*** Opening of Data section ***

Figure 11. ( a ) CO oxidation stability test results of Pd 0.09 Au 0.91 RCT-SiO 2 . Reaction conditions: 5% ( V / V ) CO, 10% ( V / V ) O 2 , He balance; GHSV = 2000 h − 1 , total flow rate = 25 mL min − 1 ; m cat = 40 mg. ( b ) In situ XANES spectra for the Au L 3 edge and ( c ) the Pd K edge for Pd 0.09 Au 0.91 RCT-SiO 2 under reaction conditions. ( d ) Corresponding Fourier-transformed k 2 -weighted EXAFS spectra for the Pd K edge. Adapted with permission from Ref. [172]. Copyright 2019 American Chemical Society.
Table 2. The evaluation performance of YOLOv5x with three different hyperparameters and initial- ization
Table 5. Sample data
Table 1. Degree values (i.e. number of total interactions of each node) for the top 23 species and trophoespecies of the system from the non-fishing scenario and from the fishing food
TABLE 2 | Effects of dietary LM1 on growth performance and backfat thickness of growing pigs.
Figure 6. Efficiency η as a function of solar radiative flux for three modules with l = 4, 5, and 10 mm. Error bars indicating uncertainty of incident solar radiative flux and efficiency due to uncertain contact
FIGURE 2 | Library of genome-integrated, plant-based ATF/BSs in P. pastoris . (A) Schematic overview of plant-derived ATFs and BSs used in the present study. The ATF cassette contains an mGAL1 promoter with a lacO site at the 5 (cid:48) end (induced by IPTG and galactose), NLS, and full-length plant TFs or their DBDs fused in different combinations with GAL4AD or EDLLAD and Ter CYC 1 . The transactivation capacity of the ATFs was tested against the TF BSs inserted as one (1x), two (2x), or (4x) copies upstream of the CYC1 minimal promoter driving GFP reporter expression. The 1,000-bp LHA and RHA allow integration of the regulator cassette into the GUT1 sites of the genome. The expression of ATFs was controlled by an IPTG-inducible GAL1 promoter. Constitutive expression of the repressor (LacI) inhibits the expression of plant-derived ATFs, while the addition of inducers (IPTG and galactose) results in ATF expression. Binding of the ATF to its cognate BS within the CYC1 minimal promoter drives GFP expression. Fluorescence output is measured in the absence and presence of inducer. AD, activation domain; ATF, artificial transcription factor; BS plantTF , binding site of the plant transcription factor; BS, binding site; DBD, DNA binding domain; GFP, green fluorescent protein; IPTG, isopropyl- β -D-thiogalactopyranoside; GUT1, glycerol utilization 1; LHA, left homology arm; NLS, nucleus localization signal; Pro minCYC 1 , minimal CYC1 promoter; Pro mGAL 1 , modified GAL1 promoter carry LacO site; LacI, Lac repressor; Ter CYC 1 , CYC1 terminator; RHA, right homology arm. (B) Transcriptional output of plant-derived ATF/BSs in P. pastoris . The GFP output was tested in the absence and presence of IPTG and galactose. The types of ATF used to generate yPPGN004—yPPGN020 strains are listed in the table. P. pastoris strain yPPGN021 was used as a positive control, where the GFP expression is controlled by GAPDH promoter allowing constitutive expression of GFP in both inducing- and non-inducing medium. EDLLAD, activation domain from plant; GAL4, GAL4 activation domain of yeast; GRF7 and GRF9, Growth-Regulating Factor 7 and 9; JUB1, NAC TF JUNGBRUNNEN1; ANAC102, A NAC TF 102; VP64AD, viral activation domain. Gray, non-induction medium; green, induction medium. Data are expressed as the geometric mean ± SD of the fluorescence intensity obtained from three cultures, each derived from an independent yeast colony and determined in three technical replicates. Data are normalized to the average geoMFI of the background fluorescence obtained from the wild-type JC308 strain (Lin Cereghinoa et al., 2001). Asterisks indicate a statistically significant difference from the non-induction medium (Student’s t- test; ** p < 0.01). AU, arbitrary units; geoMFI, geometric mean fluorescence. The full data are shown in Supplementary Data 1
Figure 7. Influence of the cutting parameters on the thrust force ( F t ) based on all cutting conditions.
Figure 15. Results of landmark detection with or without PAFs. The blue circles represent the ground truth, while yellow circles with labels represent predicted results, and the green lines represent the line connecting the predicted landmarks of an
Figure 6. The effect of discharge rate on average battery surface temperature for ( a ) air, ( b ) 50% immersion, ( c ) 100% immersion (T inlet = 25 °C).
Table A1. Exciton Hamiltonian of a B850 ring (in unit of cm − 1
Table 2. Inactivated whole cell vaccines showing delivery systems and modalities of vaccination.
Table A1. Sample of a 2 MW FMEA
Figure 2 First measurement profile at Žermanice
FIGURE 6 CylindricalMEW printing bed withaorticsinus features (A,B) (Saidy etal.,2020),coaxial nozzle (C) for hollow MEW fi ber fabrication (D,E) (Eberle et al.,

*** Close of Data section ***

#### Work item
All of the entries are to be transcribed exactly.

#### Answer space
Figure 11. ( a ) CO oxidation stability test results of Pd 0.09 Au 0.91 RCT-SiO 2 . Reaction conditions: 5% ( V / V ) CO, 10% ( V / V ) O 2 , He balance; GHSV = 2000 h − 1 , total flow rate = 25 mL min − 1 ; m cat = 40 mg. ( b ) In situ XANES spectra for the Au L 3 edge and ( c ) the Pd K edge for Pd 0.09 Au 0.91 RCT-SiO 2 under reaction conditions. ( d ) Corresponding Fourier-transformed k 2 -weighted EXAFS spectra for the Pd K edge. Adapted with permission from Ref. [172]. Copyright 2019 American Chemical Society.
Table 2. The evaluation performance of YOLOv5x with three different hyperparameters and initial- ization
Table 5. Sample data
Table 1. Degree values (i.e. number of total interactions of each node) for the top 23 species and trophoespecies of the system from the non-fishing scenario and from the fishing food
TABLE 2 | Effects of dietary LM1 on growth performance and backfat thickness of growing pigs.
Figure 6. Efficiency η as a function of solar radiative flux for three modules with l = 4, 5, and 10 mm. Error bars indicating uncertainty of incident solar radiative flux and efficiency due to uncertain contact
FIGURE 2 | Library of genome-integrated, plant-based ATF/BSs in P. pastoris . (A) Schematic overview of plant-derived ATFs and BSs used in the present study. The ATF cassette contains an mGAL1 promoter with a lacO site at the 5 (cid:48) end (induced by IPTG and galactose), NLS, and full-length plant TFs or their DBDs fused in different combinations with GAL4AD or EDLLAD and Ter CYC 1 . The transactivation capacity of the ATFs was tested against the TF BSs inserted as one (1x), two (2x), or (4x) copies upstream of the CYC1 minimal promoter driving GFP reporter expression. The 1,000-bp LHA and RHA allow integration of the regulator cassette into the GUT1 sites of the genome. The expression of ATFs was controlled by an IPTG-inducible GAL1 promoter. Constitutive expression of the repressor (LacI) inhibits the expression of plant-derived ATFs, while the addition of inducers (IPTG and galactose) results in ATF expression. Binding of the ATF to its cognate BS within the CYC1 minimal promoter drives GFP expression. Fluorescence output is measured in the absence and presence of inducer. AD, activation domain; ATF, artificial transcription factor; BS plantTF , binding site of the plant transcription factor; BS, binding site; DBD, DNA binding domain; GFP, green fluorescent protein; IPTG, isopropyl- β -D-thiogalactopyranoside; GUT1, glycerol utilization 1; LHA, left homology arm; NLS, nucleus localization signal; Pro minCYC 1 , minimal CYC1 promoter; Pro mGAL 1 , modified GAL1 promoter carry LacO site; LacI, Lac repressor; Ter CYC 1 , CYC1 terminator; RHA, right homology arm. (B) Transcriptional output of plant-derived ATF/BSs in P. pastoris . The GFP output was tested in the absence and presence of IPTG and galactose. The types of ATF used to generate yPPGN004—yPPGN020 strains are listed in the table. P. pastoris strain yPPGN021 was used as a positive control, where the GFP expression is controlled by GAPDH promoter allowing constitutive expression of GFP in both inducing- and non-inducing medium. EDLLAD, activation domain from plant; GAL4, GAL4 activation domain of yeast; GRF7 and GRF9, Growth-Regulating Factor 7 and 9; JUB1, NAC TF JUNGBRUNNEN1; ANAC102, A NAC TF 102; VP64AD, viral activation domain. Gray, non-induction medium; green, induction medium. Data are expressed as the geometric mean ± SD of the fluorescence intensity obtained from three cultures, each derived from an independent yeast colony and determined in three technical replicates. Data are normalized to the average geoMFI of the background fluorescence obtained from the wild-type JC308 strain (Lin Cereghinoa et al., 2001). Asterisks indicate a statistically significant difference from the non-induction medium (Student’s t- test; ** p < 0.01). AU, arbitrary units; geoMFI, geometric mean fluorescence. The full data are shown in Supplementary Data 1
Figure 7. Influence of the cutting parameters on the thrust force ( F t ) based on all cutting conditions.
Figure 15. Results of landmark detection with or without PAFs. The blue circles represent the ground truth, while yellow circles with labels represent predicted results, and the green lines represent the line connecting the predicted landmarks of an
Figure 6. The effect of discharge rate on average battery surface temperature for ( a ) air, ( b ) 50% immersion, ( c ) 100% immersion (T inlet = 25 °C).
Table A1. Exciton Hamiltonian of a B850 ring (in unit of cm − 1
Table 2. Inactivated whole cell vaccines showing delivery systems and modalities of vaccination.
Table A1. Sample of a 2 MW FMEA
Figure 2 First measurement profile at Žermanice
FIGURE 6 CylindricalMEW printing bed withaorticsinus features (A,B) (Saidy etal.,2020),coaxial nozzle (C) for hollow MEW fi ber fabrication (D,E) (Eberle et al.,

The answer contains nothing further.